_Data section_.

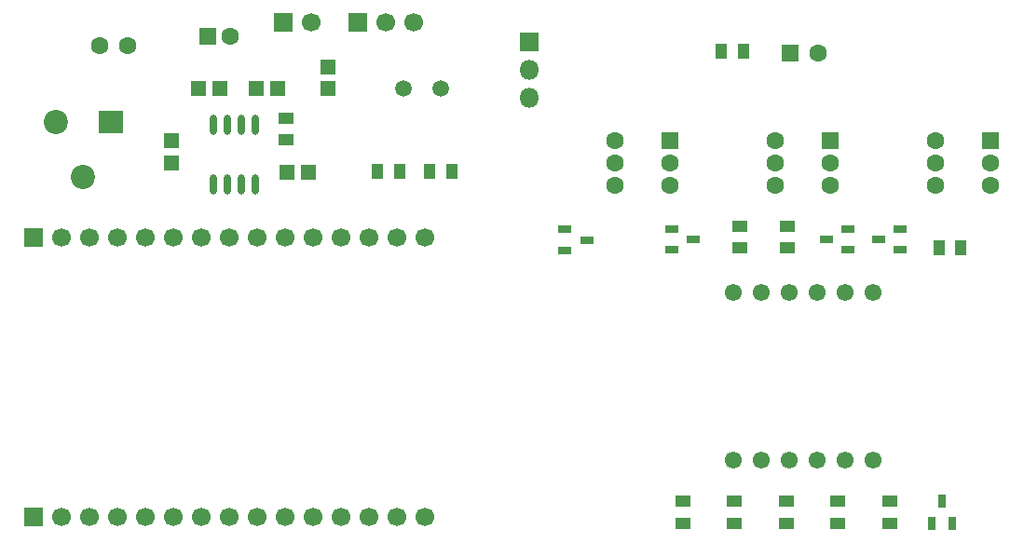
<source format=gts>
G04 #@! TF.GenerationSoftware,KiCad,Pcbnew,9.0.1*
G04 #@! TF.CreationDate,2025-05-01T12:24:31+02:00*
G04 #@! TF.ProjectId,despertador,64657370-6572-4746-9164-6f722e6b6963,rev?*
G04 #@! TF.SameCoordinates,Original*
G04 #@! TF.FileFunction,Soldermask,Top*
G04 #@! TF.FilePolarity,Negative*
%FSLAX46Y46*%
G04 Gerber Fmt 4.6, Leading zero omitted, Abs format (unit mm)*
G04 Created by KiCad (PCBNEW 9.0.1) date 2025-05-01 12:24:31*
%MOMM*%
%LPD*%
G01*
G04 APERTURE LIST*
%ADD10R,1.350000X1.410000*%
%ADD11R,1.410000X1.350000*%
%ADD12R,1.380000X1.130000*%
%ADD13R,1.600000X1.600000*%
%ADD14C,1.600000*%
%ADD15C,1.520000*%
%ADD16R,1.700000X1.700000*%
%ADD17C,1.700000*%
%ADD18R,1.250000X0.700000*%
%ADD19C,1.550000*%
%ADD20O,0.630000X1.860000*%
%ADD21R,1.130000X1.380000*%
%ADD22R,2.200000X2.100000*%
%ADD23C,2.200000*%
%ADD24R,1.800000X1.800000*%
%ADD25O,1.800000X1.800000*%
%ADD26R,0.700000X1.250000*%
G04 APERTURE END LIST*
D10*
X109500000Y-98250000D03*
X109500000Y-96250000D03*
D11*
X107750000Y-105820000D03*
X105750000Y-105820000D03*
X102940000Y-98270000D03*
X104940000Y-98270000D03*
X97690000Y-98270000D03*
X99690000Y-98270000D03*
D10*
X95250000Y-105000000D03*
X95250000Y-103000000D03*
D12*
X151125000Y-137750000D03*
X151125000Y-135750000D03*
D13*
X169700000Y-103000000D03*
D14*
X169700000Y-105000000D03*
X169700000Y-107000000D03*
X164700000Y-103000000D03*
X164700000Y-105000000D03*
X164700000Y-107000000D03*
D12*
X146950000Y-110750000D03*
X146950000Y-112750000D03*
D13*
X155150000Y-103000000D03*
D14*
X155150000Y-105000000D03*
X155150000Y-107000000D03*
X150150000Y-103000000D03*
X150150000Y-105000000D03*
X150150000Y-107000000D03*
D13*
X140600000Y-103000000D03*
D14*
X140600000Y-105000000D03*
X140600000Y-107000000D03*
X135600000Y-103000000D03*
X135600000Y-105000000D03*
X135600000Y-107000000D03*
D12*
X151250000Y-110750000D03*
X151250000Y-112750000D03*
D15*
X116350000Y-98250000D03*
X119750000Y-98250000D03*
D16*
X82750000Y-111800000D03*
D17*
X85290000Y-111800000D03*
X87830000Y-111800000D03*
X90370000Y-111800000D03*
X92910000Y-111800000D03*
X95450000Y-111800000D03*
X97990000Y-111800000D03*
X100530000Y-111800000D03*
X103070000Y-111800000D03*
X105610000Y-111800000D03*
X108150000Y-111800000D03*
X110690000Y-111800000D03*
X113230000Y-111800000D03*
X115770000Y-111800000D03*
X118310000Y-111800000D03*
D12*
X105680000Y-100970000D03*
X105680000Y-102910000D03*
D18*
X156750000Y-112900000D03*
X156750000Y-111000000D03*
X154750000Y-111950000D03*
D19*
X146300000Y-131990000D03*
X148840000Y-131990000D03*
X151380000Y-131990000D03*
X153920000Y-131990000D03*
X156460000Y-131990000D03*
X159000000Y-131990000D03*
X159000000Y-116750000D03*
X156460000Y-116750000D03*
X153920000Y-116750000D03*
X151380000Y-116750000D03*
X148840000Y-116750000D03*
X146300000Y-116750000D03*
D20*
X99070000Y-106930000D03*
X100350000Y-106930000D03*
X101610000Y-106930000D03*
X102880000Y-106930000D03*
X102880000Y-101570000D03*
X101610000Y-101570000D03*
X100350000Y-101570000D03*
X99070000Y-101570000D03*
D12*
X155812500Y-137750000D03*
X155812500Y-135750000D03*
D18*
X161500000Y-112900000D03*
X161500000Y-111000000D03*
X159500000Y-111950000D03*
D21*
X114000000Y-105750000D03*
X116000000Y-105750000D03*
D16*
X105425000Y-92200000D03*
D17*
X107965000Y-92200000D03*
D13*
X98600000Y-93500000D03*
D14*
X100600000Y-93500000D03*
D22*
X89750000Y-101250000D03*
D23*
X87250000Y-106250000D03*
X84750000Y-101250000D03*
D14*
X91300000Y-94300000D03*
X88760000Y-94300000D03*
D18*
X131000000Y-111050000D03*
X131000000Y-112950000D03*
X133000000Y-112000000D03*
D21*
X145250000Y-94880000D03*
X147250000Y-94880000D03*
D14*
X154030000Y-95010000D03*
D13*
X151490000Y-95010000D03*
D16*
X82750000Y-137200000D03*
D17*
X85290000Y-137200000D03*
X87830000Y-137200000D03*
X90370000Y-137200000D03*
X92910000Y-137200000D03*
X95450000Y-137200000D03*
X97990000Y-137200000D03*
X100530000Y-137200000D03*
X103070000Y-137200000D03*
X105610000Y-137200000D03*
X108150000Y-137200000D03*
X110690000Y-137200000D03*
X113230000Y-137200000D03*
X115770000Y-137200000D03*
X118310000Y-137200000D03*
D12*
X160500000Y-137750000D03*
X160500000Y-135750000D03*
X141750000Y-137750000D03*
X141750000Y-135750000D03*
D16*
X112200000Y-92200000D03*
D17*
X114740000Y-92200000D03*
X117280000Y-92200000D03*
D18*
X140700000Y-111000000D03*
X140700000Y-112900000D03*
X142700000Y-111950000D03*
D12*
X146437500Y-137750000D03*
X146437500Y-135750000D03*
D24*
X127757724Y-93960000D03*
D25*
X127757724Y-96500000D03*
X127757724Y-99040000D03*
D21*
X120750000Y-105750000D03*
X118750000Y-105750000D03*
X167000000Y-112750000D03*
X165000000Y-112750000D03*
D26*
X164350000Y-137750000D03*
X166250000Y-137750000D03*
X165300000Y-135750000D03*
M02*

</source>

_Required action_.
Pick out all lines from the data above in which the word "LIST" appears.

_Answer_.
G04 APERTURE LIST*
G04 APERTURE END LIST*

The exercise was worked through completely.